So a lot of you have probably been to a Chinese restaurant and seen the word "szechuan" on the menu, and it usually denotes a spicy dish. I'm not sure how the spelling became "szechuan," since the Province of Sichuan is where those spicy dishes originated. Apparently Sichuan is called "heavenly country" because of their abundance of food and natural resources. And apparently people in that province eat a lot of spicy food.

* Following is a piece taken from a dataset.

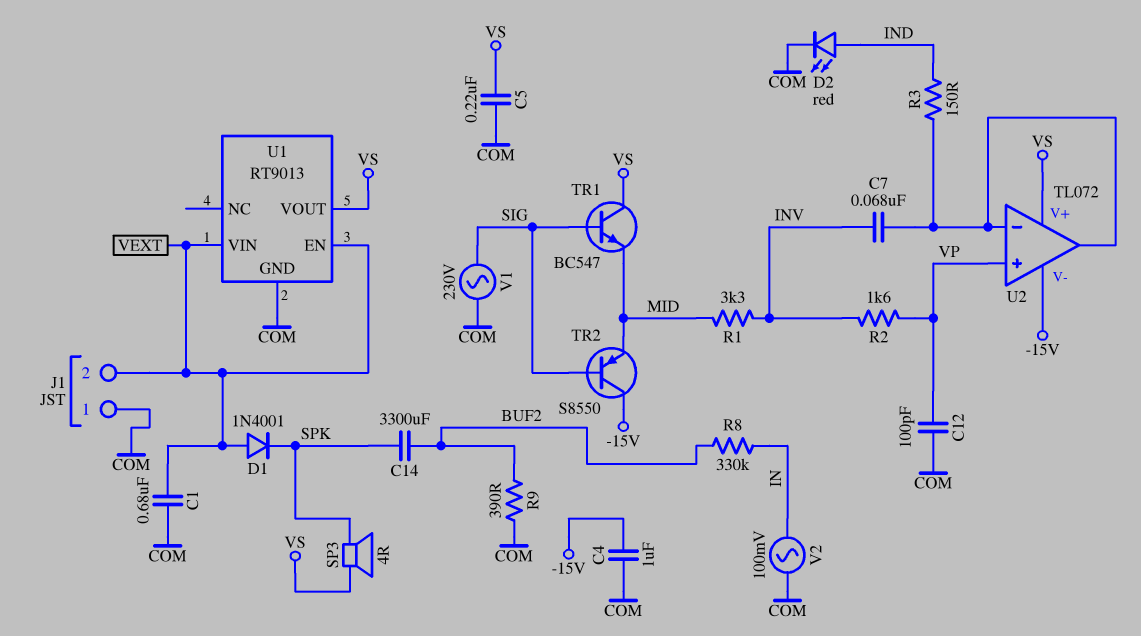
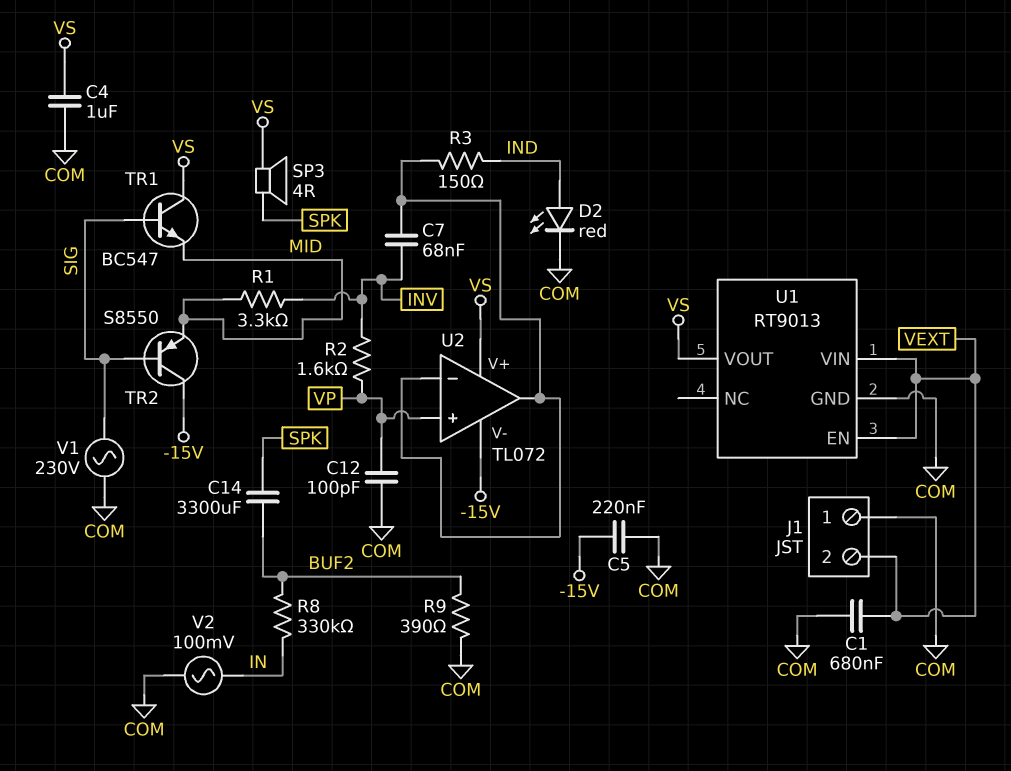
C4: 1uF (-15V, COM) -> 1uF (COM, VS)
C5: 220nF (COM, VS) -> 220nF (-15V, COM)
D1: diode 1N4001 (A VEXT, K SPK) -> none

We really enjoy spicy food at our house. My husband more so than the rest of us. He also really loves Asian food and pasta, so I came up with the trifecta for him. These are my Sichuan Pork Noodles. This dish is really pretty easy, and you can control the heat level yourself and get it as spicy as you want or not so spicy. This is a quick weeknight meal that is super delicious! Enjoy!
SICHUAN PORK NOODLES
1 lb linguine
1 lb ground pork
1 head broccoli, cut into florets (roughly 1 1/2 C)
2 T rice wine vinegar
Red chili flakes, to taste
2-3 C chicken stock
3 T oyster sauce
1 teaspoon ground ginger
2 T fresh cilantro, chopped
3 cloves garlic, minced
1 Chinese leek, sliced (or a plain old onion, chopped)
3 T soy sauce
1/4 C brown sugar
A few drops sesame oil
Sriracha or chili paste
Cook the linguine according to package directions.
Meanwhile, drizzle some olive oil and a few drops of sesame oil into a large skillet. Cook the leek (or onion) over medium high heat until almost tender. Add in the ground pork and garlic and cook until the pork is cooked through. Add in the rice wine vinegar, red chili flakes, 2 C chicken stock, oyster sauce, ginger, soy sauce, and brown sugar. Bring to a boil. Reduce the heat slightly and cook covered for about 10 minutes or until thickened. During the last 5 minutes of cooking, add in the broccoli and continue cooking covered for another 5 minutes or until the broccoli is the desired consistency. If you want more sauce, add in the extra cup of chicken stock when you add in the broccoli.
Drain the linguine and stir the cilantro and linguine into the pork mixture. Serve with Sriracha or chili paste, if desired.